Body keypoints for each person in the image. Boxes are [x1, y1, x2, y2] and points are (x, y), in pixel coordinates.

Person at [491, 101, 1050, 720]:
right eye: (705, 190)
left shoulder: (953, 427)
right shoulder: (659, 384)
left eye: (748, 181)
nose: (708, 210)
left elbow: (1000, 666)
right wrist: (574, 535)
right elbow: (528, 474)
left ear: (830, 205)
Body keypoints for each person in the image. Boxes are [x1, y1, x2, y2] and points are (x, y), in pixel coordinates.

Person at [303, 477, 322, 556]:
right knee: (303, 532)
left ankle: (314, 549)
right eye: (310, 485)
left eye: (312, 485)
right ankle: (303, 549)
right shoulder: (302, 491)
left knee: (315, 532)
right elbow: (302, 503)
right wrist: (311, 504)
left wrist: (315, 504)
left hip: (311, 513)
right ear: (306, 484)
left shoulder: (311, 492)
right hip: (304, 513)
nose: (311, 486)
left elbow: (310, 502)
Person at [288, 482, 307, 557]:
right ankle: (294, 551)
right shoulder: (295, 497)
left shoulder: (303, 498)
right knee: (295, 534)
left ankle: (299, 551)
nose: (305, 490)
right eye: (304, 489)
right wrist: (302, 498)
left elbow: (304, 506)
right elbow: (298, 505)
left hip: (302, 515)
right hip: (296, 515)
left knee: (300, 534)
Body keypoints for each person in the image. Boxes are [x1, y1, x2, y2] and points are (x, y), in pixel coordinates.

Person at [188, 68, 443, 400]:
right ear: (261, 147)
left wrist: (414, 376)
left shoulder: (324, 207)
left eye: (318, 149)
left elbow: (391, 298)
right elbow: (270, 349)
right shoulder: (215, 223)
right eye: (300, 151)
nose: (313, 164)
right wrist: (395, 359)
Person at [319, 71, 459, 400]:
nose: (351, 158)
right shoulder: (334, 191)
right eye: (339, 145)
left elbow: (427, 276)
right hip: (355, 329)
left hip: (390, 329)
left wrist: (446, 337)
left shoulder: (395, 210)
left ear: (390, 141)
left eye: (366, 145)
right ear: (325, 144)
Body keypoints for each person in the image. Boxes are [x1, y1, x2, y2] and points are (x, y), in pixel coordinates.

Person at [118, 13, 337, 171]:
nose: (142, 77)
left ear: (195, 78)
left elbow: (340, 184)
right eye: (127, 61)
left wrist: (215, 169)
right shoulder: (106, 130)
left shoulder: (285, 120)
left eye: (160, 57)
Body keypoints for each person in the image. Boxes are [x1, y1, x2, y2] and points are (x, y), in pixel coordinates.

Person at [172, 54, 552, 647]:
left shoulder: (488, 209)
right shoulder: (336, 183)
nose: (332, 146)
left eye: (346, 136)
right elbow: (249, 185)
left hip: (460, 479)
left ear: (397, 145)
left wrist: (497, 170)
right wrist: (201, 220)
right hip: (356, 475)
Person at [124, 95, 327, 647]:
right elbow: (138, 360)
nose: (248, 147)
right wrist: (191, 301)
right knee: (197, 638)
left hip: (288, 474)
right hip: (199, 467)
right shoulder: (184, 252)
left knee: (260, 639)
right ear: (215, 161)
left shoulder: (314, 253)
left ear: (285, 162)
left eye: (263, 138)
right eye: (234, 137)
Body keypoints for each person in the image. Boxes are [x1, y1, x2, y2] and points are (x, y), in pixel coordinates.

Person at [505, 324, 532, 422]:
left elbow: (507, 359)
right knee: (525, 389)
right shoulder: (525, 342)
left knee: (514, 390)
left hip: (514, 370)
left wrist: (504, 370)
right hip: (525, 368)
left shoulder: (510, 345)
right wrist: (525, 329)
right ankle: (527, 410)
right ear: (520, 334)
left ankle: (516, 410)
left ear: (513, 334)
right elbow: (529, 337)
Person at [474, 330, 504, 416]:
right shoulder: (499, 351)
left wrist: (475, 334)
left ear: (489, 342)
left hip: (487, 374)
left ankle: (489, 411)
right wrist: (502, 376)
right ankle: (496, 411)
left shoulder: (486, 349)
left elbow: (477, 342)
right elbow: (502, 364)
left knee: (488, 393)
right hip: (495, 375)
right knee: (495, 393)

> [PROBLEM DETAILS]: What is needed is every line of the records that contains the word "ankle".

> [RESPONSE AREA]:
left ankle: (314, 549)
right ankle: (303, 549)
right ankle: (294, 551)
left ankle: (299, 551)
right ankle: (527, 410)
left ankle: (516, 410)
left ankle: (489, 411)
right ankle: (496, 411)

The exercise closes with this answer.